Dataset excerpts

/---

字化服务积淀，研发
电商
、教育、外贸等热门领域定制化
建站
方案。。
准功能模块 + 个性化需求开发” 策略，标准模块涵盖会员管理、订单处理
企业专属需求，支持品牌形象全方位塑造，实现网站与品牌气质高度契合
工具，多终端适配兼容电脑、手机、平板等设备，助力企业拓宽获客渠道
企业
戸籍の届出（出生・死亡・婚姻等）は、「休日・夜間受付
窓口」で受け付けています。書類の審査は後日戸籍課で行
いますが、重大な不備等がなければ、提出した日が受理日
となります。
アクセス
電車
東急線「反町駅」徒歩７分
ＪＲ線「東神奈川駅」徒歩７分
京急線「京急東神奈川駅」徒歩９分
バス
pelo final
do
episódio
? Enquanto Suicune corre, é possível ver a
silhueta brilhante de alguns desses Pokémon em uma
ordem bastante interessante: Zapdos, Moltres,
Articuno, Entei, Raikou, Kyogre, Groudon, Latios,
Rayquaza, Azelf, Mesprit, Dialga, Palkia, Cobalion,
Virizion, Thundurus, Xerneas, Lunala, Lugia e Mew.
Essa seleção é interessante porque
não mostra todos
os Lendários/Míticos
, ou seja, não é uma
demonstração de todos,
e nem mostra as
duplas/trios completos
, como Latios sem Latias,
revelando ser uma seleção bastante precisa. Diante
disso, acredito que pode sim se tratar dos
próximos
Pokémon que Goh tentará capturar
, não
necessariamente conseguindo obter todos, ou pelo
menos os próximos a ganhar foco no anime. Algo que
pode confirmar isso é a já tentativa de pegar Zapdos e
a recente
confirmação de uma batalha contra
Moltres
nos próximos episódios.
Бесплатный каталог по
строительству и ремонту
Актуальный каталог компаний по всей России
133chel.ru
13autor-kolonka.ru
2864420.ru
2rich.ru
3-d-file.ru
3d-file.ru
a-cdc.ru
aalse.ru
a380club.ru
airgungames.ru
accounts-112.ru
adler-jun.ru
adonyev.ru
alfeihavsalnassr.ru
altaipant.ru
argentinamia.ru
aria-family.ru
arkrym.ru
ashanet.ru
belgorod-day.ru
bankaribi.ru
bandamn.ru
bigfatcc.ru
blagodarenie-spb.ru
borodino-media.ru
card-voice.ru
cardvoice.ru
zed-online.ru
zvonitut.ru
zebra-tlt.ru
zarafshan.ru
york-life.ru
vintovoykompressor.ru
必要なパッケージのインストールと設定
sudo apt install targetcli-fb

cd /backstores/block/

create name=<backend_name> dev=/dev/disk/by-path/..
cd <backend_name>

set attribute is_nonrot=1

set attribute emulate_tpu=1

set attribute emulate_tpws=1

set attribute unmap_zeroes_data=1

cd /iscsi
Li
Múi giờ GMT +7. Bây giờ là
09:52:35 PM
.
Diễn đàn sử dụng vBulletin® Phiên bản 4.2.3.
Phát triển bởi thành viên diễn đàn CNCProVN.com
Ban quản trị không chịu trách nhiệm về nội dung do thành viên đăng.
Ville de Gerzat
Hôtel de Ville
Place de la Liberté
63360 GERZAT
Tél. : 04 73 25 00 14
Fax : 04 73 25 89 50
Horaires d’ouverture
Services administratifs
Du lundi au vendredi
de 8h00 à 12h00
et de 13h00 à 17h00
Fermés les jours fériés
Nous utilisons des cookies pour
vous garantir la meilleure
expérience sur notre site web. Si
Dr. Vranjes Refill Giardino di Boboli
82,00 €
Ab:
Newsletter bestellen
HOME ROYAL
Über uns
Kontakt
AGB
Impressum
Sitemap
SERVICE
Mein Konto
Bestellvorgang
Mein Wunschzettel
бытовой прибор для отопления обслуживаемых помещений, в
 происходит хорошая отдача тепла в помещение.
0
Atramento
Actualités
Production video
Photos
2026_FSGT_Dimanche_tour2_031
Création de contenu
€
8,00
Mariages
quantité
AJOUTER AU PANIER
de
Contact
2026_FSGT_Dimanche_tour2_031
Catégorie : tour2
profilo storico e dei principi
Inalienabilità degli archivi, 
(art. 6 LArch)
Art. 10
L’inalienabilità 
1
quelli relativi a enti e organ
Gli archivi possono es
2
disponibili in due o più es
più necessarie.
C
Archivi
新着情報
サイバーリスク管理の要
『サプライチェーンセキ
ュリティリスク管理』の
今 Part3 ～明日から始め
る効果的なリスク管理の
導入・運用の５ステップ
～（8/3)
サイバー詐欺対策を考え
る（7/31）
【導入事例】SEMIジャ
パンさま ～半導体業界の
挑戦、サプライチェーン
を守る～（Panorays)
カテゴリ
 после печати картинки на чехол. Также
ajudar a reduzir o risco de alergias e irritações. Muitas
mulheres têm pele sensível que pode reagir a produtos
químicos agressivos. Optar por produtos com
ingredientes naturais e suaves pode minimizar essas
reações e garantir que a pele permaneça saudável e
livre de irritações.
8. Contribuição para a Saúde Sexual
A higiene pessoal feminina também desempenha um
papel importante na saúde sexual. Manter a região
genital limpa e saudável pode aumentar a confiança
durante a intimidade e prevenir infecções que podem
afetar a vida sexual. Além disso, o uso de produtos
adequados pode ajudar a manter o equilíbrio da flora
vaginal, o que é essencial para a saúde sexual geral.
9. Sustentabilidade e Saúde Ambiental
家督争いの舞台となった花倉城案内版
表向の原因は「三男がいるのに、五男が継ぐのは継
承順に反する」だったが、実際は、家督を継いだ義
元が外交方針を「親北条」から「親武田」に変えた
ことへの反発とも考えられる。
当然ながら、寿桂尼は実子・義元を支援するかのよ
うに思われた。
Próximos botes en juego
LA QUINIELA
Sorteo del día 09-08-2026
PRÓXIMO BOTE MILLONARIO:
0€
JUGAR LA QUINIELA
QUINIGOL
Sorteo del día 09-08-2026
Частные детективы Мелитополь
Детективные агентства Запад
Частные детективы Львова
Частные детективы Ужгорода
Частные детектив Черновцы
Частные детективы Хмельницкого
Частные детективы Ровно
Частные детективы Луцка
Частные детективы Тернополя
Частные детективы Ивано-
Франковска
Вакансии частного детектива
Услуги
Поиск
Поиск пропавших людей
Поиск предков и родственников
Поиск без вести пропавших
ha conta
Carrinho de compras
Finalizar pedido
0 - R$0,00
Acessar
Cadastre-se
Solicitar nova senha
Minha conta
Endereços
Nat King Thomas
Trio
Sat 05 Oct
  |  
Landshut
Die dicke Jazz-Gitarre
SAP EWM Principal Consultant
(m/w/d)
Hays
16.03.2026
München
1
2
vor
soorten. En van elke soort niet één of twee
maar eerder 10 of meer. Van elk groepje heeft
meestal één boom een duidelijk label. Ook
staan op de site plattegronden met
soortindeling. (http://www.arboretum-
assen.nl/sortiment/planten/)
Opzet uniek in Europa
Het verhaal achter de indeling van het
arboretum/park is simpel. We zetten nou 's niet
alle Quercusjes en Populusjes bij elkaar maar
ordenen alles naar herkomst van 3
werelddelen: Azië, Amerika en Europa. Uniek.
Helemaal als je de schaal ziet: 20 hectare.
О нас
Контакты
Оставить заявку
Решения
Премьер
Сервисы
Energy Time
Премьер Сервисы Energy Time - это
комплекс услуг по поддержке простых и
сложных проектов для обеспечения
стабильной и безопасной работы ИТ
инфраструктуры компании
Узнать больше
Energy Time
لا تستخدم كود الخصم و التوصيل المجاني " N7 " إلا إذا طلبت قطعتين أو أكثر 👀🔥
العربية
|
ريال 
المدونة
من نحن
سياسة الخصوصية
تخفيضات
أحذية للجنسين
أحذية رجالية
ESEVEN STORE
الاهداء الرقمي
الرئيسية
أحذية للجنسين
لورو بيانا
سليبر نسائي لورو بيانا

\---

## Exercise
Transcribe every line of all the entries above, keeping each one unchanged and in the same order.

## Result for this exercise
字化服务积淀，研发
电商
、教育、外贸等热门领域定制化
建站
方案。。
准功能模块 + 个性化需求开发” 策略，标准模块涵盖会员管理、订单处理
企业专属需求，支持品牌形象全方位塑造，实现网站与品牌气质高度契合
工具，多终端适配兼容电脑、手机、平板等设备，助力企业拓宽获客渠道
企业
戸籍の届出（出生・死亡・婚姻等）は、「休日・夜間受付
窓口」で受け付けています。書類の審査は後日戸籍課で行
いますが、重大な不備等がなければ、提出した日が受理日
となります。
アクセス
電車
東急線「反町駅」徒歩７分
ＪＲ線「東神奈川駅」徒歩７分
京急線「京急東神奈川駅」徒歩９分
バス
pelo final
do
episódio
? Enquanto Suicune corre, é possível ver a
silhueta brilhante de alguns desses Pokémon em uma
ordem bastante interessante: Zapdos, Moltres,
Articuno, Entei, Raikou, Kyogre, Groudon, Latios,
Rayquaza, Azelf, Mesprit, Dialga, Palkia, Cobalion,
Virizion, Thundurus, Xerneas, Lunala, Lugia e Mew.
Essa seleção é interessante porque
não mostra todos
os Lendários/Míticos
, ou seja, não é uma
demonstração de todos,
e nem mostra as
duplas/trios completos
, como Latios sem Latias,
revelando ser uma seleção bastante precisa. Diante
disso, acredito que pode sim se tratar dos
próximos
Pokémon que Goh tentará capturar
, não
necessariamente conseguindo obter todos, ou pelo
menos os próximos a ganhar foco no anime. Algo que
pode confirmar isso é a já tentativa de pegar Zapdos e
a recente
confirmação de uma batalha contra
Moltres
nos próximos episódios.
Бесплатный каталог по
строительству и ремонту
Актуальный каталог компаний по всей России
133chel.ru
13autor-kolonka.ru
2864420.ru
2rich.ru
3-d-file.ru
3d-file.ru
a-cdc.ru
aalse.ru
a380club.ru
airgungames.ru
accounts-112.ru
adler-jun.ru
adonyev.ru
alfeihavsalnassr.ru
altaipant.ru
argentinamia.ru
aria-family.ru
arkrym.ru
ashanet.ru
belgorod-day.ru
bankaribi.ru
bandamn.ru
bigfatcc.ru
blagodarenie-spb.ru
borodino-media.ru
card-voice.ru
cardvoice.ru
zed-online.ru
zvonitut.ru
zebra-tlt.ru
zarafshan.ru
york-life.ru
vintovoykompressor.ru
必要なパッケージのインストールと設定
sudo apt install targetcli-fb

cd /backstores/block/

create name=<backend_name> dev=/dev/disk/by-path/..
cd <backend_name>

set attribute is_nonrot=1

set attribute emulate_tpu=1

set attribute emulate_tpws=1

set attribute unmap_zeroes_data=1

cd /iscsi
Li
Múi giờ GMT +7. Bây giờ là
09:52:35 PM
.
Diễn đàn sử dụng vBulletin® Phiên bản 4.2.3.
Phát triển bởi thành viên diễn đàn CNCProVN.com
Ban quản trị không chịu trách nhiệm về nội dung do thành viên đăng.
Ville de Gerzat
Hôtel de Ville
Place de la Liberté
63360 GERZAT
Tél. : 04 73 25 00 14
Fax : 04 73 25 89 50
Horaires d’ouverture
Services administratifs
Du lundi au vendredi
de 8h00 à 12h00
et de 13h00 à 17h00
Fermés les jours fériés
Nous utilisons des cookies pour
vous garantir la meilleure
expérience sur notre site web. Si
Dr. Vranjes Refill Giardino di Boboli
82,00 €
Ab:
Newsletter bestellen
HOME ROYAL
Über uns
Kontakt
AGB
Impressum
Sitemap
SERVICE
Mein Konto
Bestellvorgang
Mein Wunschzettel
бытовой прибор для отопления обслуживаемых помещений, в
 происходит хорошая отдача тепла в помещение.
0
Atramento
Actualités
Production video
Photos
2026_FSGT_Dimanche_tour2_031
Création de contenu
€
8,00
Mariages
quantité
AJOUTER AU PANIER
de
Contact
2026_FSGT_Dimanche_tour2_031
Catégorie : tour2
profilo storico e dei principi
Inalienabilità degli archivi, 
(art. 6 LArch)
Art. 10
L’inalienabilità 
1
quelli relativi a enti e organ
Gli archivi possono es
2
disponibili in due o più es
più necessarie.
C
Archivi
新着情報
サイバーリスク管理の要
『サプライチェーンセキ
ュリティリスク管理』の
今 Part3 ～明日から始め
る効果的なリスク管理の
導入・運用の５ステップ
～（8/3)
サイバー詐欺対策を考え
る（7/31）
【導入事例】SEMIジャ
パンさま ～半導体業界の
挑戦、サプライチェーン
を守る～（Panorays)
カテゴリ
 после печати картинки на чехол. Также
ajudar a reduzir o risco de alergias e irritações. Muitas
mulheres têm pele sensível que pode reagir a produtos
químicos agressivos. Optar por produtos com
ingredientes naturais e suaves pode minimizar essas
reações e garantir que a pele permaneça saudável e
livre de irritações.
8. Contribuição para a Saúde Sexual
A higiene pessoal feminina também desempenha um
papel importante na saúde sexual. Manter a região
genital limpa e saudável pode aumentar a confiança
durante a intimidade e prevenir infecções que podem
afetar a vida sexual. Além disso, o uso de produtos
adequados pode ajudar a manter o equilíbrio da flora
vaginal, o que é essencial para a saúde sexual geral.
9. Sustentabilidade e Saúde Ambiental
家督争いの舞台となった花倉城案内版
表向の原因は「三男がいるのに、五男が継ぐのは継
承順に反する」だったが、実際は、家督を継いだ義
元が外交方針を「親北条」から「親武田」に変えた
ことへの反発とも考えられる。
当然ながら、寿桂尼は実子・義元を支援するかのよ
うに思われた。
Próximos botes en juego
LA QUINIELA
Sorteo del día 09-08-2026
PRÓXIMO BOTE MILLONARIO:
0€
JUGAR LA QUINIELA
QUINIGOL
Sorteo del día 09-08-2026
Частные детективы Мелитополь
Детективные агентства Запад
Частные детективы Львова
Частные детективы Ужгорода
Частные детектив Черновцы
Частные детективы Хмельницкого
Частные детективы Ровно
Частные детективы Луцка
Частные детективы Тернополя
Частные детективы Ивано-
Франковска
Вакансии частного детектива
Услуги
Поиск
Поиск пропавших людей
Поиск предков и родственников
Поиск без вести пропавших
ha conta
Carrinho de compras
Finalizar pedido
0 - R$0,00
Acessar
Cadastre-se
Solicitar nova senha
Minha conta
Endereços
Nat King Thomas
Trio
Sat 05 Oct
  |  
Landshut
Die dicke Jazz-Gitarre
SAP EWM Principal Consultant
(m/w/d)
Hays
16.03.2026
München
1
2
vor
soorten. En van elke soort niet één of twee
maar eerder 10 of meer. Van elk groepje heeft
meestal één boom een duidelijk label. Ook
staan op de site plattegronden met
soortindeling. (http://www.arboretum-
assen.nl/sortiment/planten/)
Opzet uniek in Europa
Het verhaal achter de indeling van het
arboretum/park is simpel. We zetten nou 's niet
alle Quercusjes en Populusjes bij elkaar maar
ordenen alles naar herkomst van 3
werelddelen: Azië, Amerika en Europa. Uniek.
Helemaal als je de schaal ziet: 20 hectare.
О нас
Контакты
Оставить заявку
Решения
Премьер
Сервисы
Energy Time
Премьер Сервисы Energy Time - это
комплекс услуг по поддержке простых и
сложных проектов для обеспечения
стабильной и безопасной работы ИТ
инфраструктуры компании
Узнать больше
Energy Time
لا تستخدم كود الخصم و التوصيل المجاني " N7 " إلا إذا طلبت قطعتين أو أكثر 👀🔥
العربية
|
ريال 
المدونة
من نحن
سياسة الخصوصية
تخفيضات
أحذية للجنسين
أحذية رجالية
ESEVEN STORE
الاهداء الرقمي
الرئيسية
أحذية للجنسين
لورو بيانا
سليبر نسائي لورو بيانا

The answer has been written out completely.